> RAW DATA

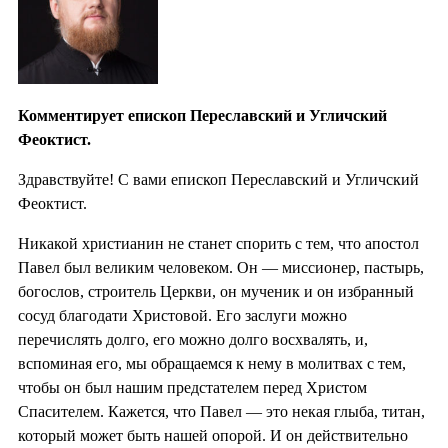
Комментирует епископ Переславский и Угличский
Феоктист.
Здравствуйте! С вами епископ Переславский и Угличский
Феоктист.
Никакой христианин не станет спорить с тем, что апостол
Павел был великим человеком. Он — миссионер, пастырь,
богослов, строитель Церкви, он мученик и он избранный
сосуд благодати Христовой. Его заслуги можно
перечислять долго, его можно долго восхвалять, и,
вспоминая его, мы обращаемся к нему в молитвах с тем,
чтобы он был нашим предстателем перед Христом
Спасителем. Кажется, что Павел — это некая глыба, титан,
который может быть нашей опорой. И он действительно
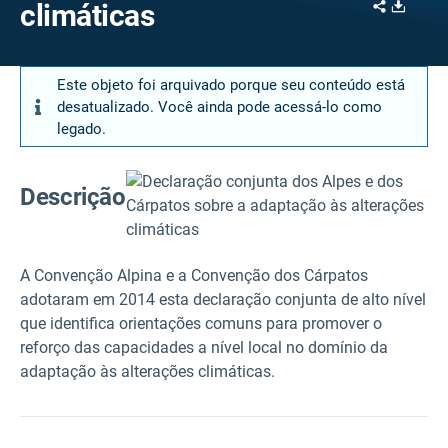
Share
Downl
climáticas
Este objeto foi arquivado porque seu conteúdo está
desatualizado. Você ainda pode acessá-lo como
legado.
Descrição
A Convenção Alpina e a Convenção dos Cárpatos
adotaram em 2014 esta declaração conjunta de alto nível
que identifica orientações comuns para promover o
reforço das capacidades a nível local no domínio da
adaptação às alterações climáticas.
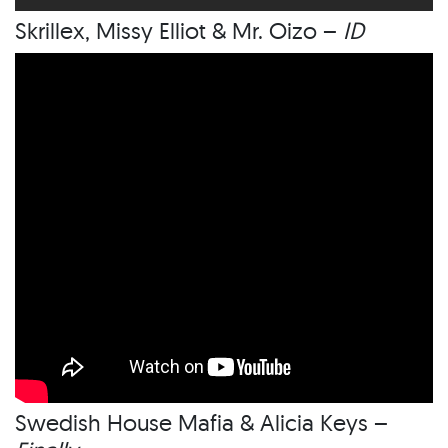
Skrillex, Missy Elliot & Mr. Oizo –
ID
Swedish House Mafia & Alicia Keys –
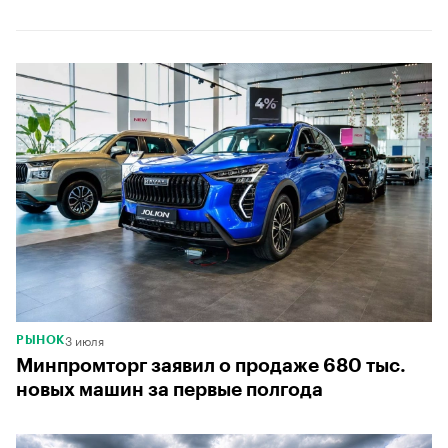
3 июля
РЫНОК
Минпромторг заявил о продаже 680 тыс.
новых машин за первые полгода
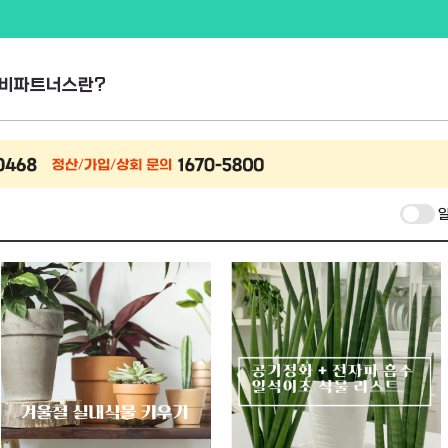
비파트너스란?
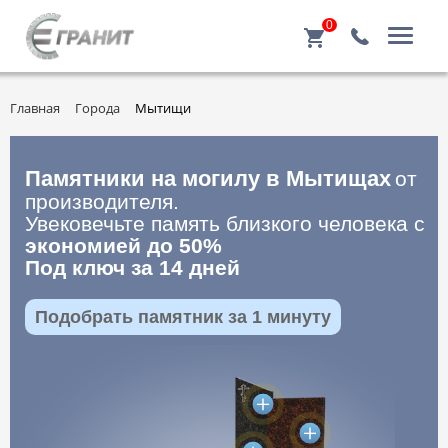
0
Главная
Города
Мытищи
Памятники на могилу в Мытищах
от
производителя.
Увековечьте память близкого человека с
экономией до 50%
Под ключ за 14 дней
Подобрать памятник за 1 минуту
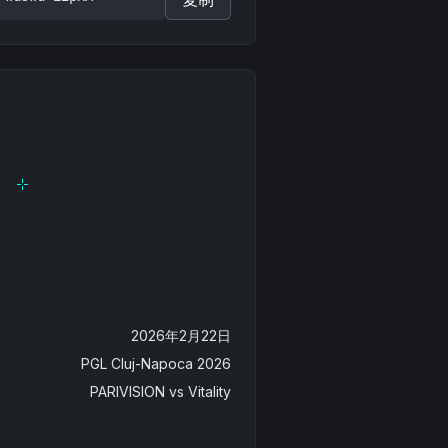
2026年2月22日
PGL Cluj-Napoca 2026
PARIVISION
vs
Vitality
---
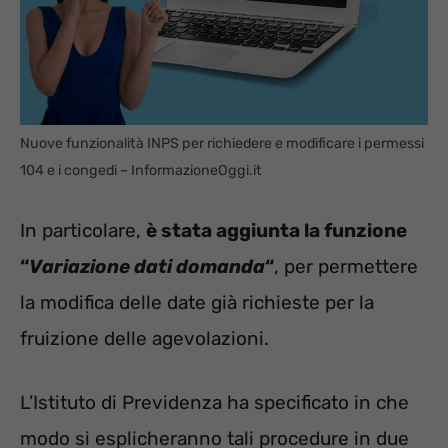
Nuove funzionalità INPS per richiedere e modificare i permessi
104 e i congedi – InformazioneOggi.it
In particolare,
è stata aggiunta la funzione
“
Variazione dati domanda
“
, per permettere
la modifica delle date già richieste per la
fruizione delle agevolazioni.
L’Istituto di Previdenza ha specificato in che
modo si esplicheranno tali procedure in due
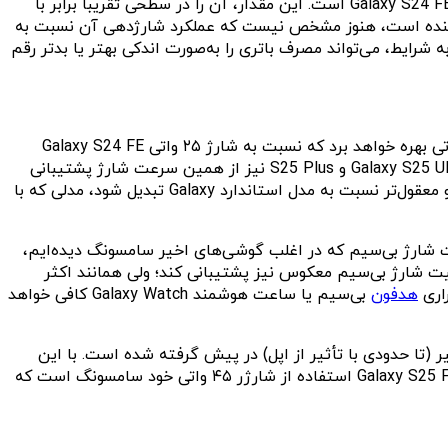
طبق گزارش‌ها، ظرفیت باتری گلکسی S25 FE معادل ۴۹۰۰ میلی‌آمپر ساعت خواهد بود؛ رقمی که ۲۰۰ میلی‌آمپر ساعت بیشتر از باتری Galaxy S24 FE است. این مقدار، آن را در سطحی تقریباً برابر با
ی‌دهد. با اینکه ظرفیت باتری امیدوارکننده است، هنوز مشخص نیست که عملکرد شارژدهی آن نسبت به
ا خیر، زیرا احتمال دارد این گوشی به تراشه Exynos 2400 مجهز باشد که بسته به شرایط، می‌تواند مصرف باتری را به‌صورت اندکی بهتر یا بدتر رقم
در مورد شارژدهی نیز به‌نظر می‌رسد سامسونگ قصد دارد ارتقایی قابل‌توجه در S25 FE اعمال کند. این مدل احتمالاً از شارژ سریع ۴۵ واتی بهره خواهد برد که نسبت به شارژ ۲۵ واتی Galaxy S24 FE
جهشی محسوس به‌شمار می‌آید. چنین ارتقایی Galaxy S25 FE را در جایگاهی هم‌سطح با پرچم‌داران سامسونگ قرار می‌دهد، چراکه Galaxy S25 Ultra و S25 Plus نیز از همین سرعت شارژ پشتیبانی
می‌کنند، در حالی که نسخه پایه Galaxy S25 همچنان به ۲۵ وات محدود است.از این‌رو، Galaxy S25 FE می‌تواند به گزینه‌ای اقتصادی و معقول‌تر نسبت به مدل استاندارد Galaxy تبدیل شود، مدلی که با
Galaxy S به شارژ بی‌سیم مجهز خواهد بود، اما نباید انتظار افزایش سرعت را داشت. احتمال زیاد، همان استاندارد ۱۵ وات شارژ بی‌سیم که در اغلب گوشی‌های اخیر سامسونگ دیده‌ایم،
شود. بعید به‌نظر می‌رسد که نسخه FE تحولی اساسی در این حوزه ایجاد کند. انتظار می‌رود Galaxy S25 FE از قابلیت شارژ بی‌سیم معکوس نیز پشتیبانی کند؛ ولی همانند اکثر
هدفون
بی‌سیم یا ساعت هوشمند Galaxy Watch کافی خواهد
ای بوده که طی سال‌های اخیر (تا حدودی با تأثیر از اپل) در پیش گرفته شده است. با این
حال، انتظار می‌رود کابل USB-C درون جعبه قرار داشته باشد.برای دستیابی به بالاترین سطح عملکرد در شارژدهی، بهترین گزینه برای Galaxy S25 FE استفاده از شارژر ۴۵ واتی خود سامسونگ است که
...
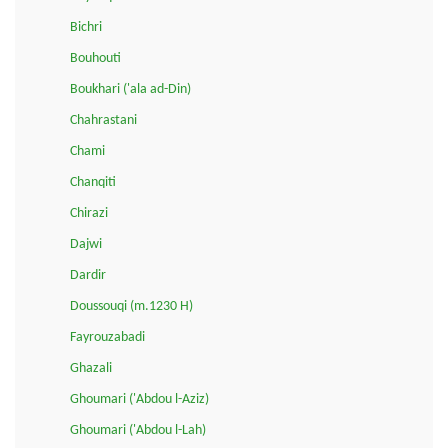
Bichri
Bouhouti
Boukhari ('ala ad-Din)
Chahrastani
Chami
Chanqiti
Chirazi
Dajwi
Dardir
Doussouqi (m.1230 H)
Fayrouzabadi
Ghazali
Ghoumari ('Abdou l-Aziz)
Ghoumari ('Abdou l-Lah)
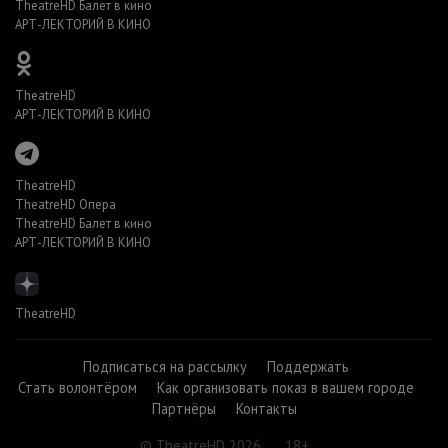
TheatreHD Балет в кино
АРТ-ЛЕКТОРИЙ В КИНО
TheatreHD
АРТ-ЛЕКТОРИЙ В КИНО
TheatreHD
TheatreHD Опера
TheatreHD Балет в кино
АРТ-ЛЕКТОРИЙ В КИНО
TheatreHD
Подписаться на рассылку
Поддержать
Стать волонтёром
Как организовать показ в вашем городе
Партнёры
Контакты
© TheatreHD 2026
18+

> ACTION ITEM
In the records above, locate each line with the word "سرعت". Copy all such lines.

> RESPONSE BELOW
جهشی محسوس به‌شمار می‌آید. چنین ارتقایی Galaxy S25 FE را در جایگاهی هم‌سطح با پرچم‌داران سامسونگ قرار می‌دهد، چراکه Galaxy S25 Ultra و S25 Plus نیز از همین سرعت شارژ پشتیبانی
Galaxy S به شارژ بی‌سیم مجهز خواهد بود، اما نباید انتظار افزایش سرعت را داشت. احتمال زیاد، همان استاندارد ۱۵ وات شارژ بی‌سیم که در اغلب گوشی‌های اخیر سامسونگ دیده‌ایم،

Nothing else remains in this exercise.